Recorded data

***

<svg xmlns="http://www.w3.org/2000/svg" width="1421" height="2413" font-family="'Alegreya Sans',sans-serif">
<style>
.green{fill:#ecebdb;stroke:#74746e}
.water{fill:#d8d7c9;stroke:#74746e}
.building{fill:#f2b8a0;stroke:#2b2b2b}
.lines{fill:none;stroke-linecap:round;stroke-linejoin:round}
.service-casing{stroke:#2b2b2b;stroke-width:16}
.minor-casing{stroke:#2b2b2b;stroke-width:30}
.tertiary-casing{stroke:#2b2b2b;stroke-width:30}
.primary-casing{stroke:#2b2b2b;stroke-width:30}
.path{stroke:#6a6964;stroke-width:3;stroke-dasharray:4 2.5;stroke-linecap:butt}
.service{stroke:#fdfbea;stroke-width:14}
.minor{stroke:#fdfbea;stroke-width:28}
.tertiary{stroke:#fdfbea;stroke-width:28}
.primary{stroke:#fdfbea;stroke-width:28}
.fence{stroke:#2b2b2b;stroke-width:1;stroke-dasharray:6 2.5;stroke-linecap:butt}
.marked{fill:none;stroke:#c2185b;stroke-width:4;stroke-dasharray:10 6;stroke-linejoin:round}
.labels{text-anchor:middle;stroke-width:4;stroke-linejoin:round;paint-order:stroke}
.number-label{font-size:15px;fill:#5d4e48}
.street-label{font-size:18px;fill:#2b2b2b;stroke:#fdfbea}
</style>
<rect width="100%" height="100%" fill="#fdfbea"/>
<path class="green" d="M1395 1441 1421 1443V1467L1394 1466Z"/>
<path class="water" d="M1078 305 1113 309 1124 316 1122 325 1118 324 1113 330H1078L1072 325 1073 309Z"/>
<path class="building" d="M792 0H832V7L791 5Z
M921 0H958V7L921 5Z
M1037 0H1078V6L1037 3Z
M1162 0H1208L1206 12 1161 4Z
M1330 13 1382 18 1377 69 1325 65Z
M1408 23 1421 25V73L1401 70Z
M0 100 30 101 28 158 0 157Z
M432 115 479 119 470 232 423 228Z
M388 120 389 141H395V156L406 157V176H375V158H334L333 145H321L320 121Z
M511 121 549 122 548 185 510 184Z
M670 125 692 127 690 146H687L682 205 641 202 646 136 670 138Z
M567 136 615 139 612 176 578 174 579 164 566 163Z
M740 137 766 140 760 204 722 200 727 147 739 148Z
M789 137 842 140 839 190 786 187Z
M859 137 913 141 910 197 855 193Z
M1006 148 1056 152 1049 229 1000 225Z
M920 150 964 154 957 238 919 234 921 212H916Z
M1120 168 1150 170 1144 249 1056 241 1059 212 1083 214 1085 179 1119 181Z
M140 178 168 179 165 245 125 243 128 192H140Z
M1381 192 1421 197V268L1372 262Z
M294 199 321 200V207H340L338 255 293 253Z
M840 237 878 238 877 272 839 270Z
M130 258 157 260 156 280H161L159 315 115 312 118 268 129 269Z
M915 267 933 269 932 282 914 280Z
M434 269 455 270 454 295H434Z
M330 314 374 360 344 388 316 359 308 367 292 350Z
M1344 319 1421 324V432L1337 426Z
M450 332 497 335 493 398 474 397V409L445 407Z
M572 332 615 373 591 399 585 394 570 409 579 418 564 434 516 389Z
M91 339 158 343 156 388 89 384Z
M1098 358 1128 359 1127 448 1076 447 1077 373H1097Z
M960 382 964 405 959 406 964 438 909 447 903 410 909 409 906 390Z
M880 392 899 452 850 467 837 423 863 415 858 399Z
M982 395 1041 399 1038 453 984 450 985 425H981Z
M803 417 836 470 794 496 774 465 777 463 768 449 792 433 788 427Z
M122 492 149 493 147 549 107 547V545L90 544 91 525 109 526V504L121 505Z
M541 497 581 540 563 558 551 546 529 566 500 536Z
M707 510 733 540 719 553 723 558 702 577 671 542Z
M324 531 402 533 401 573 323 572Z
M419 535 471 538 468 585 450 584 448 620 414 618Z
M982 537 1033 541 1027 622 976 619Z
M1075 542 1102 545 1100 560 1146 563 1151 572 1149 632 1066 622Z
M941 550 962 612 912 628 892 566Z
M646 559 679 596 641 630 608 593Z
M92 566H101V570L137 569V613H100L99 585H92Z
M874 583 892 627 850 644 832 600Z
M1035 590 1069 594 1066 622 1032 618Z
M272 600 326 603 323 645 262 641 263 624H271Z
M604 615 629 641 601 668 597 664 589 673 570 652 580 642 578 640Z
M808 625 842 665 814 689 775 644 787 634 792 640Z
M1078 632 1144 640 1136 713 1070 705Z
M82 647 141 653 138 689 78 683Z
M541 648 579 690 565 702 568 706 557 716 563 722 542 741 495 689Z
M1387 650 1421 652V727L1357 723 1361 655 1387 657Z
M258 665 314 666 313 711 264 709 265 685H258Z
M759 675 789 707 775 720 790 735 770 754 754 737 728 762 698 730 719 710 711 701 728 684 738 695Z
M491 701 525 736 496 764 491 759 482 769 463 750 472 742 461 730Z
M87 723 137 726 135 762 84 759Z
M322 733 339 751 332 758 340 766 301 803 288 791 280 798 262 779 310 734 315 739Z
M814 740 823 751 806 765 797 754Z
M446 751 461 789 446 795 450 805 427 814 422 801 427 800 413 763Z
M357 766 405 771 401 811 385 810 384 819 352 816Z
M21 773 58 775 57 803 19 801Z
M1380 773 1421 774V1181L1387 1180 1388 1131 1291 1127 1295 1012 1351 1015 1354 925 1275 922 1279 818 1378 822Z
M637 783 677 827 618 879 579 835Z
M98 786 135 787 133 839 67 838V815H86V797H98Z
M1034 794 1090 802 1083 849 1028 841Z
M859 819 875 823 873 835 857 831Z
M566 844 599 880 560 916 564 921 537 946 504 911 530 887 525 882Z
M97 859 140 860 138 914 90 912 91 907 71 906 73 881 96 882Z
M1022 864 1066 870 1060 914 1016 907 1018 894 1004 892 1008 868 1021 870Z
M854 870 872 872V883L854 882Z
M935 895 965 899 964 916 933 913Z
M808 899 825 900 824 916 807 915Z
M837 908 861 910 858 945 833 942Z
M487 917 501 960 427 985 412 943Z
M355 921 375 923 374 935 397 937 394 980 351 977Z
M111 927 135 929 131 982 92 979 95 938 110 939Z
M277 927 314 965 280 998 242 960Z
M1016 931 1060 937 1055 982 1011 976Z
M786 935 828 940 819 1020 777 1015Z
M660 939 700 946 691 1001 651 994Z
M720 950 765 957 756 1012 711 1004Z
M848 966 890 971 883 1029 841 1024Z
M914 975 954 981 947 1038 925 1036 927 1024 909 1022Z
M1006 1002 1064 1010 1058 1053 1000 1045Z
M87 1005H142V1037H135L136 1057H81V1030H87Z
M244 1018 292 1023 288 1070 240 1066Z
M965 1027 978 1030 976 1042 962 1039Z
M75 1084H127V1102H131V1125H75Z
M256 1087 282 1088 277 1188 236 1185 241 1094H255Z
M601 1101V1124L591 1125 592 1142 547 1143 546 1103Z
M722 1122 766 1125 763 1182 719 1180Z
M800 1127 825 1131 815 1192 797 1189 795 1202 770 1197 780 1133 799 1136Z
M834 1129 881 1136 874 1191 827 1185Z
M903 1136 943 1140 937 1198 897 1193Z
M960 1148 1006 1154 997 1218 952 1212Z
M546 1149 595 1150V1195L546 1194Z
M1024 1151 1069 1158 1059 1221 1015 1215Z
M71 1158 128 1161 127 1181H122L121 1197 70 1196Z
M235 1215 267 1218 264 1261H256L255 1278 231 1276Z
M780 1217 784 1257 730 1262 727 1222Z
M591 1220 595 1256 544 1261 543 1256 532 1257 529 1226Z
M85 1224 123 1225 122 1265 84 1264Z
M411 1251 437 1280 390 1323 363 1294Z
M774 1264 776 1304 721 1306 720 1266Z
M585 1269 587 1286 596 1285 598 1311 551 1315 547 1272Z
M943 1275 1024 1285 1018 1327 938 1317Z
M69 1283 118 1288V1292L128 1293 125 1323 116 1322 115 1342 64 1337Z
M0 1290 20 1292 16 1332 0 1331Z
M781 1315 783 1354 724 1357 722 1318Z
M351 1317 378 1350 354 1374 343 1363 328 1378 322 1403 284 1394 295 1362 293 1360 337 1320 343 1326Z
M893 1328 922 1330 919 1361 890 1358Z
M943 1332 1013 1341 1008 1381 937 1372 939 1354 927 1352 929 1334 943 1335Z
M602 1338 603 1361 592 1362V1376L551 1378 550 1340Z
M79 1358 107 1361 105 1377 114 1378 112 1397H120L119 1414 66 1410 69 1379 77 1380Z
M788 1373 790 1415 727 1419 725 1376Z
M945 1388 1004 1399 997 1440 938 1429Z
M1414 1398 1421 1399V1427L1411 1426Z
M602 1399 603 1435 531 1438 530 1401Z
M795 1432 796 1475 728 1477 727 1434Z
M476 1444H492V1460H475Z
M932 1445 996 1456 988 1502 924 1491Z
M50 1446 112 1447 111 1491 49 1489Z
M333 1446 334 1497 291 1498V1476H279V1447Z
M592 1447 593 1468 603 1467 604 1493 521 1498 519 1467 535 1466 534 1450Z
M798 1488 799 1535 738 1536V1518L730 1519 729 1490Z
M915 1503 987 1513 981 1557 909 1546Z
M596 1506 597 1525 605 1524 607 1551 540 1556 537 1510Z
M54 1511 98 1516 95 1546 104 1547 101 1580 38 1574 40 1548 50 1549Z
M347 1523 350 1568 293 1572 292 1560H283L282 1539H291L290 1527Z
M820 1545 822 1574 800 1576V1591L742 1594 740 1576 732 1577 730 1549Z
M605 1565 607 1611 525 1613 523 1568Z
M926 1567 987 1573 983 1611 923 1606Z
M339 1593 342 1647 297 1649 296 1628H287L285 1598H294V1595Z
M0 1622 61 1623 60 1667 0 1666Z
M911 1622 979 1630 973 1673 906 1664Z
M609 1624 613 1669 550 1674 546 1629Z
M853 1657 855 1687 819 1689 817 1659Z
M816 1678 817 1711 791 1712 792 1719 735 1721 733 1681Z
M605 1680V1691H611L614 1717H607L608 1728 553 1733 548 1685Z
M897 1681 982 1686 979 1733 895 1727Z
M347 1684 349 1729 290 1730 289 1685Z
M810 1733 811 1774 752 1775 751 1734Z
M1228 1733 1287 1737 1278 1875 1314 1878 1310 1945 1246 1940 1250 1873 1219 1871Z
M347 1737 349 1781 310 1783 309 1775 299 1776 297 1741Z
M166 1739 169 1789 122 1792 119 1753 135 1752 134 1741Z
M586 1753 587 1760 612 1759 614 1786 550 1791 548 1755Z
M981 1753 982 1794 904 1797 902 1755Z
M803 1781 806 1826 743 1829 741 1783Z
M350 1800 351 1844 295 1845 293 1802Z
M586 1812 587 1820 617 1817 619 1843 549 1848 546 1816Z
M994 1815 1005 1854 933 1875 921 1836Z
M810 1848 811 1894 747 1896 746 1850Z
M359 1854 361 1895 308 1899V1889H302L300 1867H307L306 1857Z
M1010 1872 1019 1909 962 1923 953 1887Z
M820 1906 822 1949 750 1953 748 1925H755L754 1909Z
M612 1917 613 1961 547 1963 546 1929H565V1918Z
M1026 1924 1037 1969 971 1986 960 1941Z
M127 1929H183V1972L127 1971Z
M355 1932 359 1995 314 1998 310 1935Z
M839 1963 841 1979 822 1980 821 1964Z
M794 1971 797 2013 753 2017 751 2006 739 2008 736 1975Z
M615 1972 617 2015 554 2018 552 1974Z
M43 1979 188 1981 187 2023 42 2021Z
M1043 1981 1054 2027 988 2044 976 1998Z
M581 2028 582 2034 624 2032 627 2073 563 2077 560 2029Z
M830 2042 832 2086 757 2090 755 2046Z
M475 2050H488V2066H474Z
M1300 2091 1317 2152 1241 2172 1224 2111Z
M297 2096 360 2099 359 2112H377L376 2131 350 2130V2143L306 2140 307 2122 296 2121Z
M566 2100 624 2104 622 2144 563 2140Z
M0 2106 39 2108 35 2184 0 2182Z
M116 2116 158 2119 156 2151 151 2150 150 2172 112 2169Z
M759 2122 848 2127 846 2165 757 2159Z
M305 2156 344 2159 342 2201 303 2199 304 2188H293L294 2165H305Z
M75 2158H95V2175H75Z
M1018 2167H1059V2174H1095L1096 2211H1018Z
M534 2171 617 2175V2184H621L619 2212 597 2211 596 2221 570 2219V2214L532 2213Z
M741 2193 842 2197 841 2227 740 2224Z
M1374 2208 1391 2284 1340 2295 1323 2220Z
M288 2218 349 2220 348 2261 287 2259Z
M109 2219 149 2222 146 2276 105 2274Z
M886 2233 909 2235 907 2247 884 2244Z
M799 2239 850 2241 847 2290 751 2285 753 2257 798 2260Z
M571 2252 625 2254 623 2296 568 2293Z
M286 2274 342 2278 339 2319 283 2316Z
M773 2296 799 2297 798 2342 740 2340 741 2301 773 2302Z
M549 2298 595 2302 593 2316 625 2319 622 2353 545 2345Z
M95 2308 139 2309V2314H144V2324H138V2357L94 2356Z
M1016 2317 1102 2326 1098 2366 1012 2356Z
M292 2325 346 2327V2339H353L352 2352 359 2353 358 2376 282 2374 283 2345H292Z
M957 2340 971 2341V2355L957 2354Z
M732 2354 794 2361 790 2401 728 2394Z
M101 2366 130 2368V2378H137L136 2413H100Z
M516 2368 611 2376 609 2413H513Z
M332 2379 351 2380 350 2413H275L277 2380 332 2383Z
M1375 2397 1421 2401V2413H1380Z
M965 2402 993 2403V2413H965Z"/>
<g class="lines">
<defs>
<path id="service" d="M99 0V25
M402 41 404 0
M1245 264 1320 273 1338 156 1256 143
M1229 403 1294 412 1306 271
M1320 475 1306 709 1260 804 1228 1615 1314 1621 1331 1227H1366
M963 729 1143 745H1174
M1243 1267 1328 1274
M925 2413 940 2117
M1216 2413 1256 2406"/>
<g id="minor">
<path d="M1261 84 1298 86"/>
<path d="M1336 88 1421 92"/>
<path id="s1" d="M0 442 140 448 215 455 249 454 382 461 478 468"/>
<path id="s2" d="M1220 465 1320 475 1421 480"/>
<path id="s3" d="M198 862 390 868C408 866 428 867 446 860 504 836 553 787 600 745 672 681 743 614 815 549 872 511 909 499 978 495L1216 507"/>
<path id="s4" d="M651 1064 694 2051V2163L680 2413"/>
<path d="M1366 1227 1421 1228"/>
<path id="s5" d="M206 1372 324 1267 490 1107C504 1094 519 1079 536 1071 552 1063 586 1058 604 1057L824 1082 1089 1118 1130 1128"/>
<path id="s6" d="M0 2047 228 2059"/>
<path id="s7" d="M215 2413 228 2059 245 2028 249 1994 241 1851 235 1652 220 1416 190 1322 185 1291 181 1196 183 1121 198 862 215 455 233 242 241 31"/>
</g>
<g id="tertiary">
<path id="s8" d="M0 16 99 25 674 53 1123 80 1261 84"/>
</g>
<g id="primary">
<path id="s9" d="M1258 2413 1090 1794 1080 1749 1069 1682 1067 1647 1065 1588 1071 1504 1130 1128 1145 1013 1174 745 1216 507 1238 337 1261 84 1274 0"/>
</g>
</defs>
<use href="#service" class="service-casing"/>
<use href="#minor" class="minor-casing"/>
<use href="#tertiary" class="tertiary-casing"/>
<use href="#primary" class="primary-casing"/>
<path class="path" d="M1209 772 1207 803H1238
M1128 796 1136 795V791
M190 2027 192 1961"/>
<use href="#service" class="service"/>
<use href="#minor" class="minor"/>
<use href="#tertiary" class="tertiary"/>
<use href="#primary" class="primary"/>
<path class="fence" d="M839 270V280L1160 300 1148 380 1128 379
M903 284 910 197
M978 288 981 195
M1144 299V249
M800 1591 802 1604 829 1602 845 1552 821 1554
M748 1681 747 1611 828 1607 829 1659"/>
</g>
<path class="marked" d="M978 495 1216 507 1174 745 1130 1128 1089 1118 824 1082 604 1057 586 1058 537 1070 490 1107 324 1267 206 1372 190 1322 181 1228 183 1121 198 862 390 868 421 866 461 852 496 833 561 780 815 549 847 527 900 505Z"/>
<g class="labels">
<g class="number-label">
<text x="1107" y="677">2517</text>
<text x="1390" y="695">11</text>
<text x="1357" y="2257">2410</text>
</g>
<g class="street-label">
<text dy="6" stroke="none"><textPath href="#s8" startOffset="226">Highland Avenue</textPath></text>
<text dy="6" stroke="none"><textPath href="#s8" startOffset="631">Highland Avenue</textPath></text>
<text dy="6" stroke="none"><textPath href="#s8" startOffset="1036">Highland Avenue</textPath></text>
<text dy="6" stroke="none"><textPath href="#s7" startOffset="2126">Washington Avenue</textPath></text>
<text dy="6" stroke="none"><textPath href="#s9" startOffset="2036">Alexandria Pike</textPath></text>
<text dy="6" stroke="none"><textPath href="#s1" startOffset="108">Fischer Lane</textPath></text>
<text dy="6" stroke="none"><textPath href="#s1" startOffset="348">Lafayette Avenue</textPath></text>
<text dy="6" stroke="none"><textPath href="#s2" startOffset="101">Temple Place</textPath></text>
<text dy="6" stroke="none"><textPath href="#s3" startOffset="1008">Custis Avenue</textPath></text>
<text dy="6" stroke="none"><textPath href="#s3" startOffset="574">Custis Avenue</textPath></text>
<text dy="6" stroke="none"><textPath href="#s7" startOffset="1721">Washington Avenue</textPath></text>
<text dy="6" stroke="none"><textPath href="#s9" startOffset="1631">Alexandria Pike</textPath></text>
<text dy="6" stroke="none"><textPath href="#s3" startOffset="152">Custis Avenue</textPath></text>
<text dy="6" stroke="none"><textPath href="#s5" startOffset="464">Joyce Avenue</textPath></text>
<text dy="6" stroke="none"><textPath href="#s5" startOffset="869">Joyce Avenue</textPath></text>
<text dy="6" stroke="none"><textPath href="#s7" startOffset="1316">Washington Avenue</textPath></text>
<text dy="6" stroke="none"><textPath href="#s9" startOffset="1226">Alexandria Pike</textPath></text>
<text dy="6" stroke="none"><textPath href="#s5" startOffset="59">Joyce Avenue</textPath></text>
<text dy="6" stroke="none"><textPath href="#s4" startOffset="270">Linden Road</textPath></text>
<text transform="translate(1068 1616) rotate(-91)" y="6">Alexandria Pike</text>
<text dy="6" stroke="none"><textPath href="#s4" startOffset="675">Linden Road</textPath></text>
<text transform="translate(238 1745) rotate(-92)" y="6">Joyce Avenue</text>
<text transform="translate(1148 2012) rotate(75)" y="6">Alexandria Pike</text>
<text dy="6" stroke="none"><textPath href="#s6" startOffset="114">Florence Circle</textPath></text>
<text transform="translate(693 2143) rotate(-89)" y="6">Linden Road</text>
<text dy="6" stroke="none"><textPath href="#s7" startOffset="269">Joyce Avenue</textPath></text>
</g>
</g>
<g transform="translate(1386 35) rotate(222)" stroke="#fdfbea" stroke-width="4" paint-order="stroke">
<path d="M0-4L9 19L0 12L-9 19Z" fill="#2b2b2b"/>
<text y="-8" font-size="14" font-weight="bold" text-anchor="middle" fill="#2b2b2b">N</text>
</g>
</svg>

***

Activity
Restate word for word only the lines above from the line containing "674 53 1123" to the line containing "M190 2027 192", both of them included.

Solution for this exercise
<path id="s8" d="M0 16 99 25 674 53 1123 80 1261 84"/>
</g>
<g id="primary">
<path id="s9" d="M1258 2413 1090 1794 1080 1749 1069 1682 1067 1647 1065 1588 1071 1504 1130 1128 1145 1013 1174 745 1216 507 1238 337 1261 84 1274 0"/>
</g>
</defs>
<use href="#service" class="service-casing"/>
<use href="#minor" class="minor-casing"/>
<use href="#tertiary" class="tertiary-casing"/>
<use href="#primary" class="primary-casing"/>
<path class="path" d="M1209 772 1207 803H1238
M1128 796 1136 795V791
M190 2027 192 1961"/>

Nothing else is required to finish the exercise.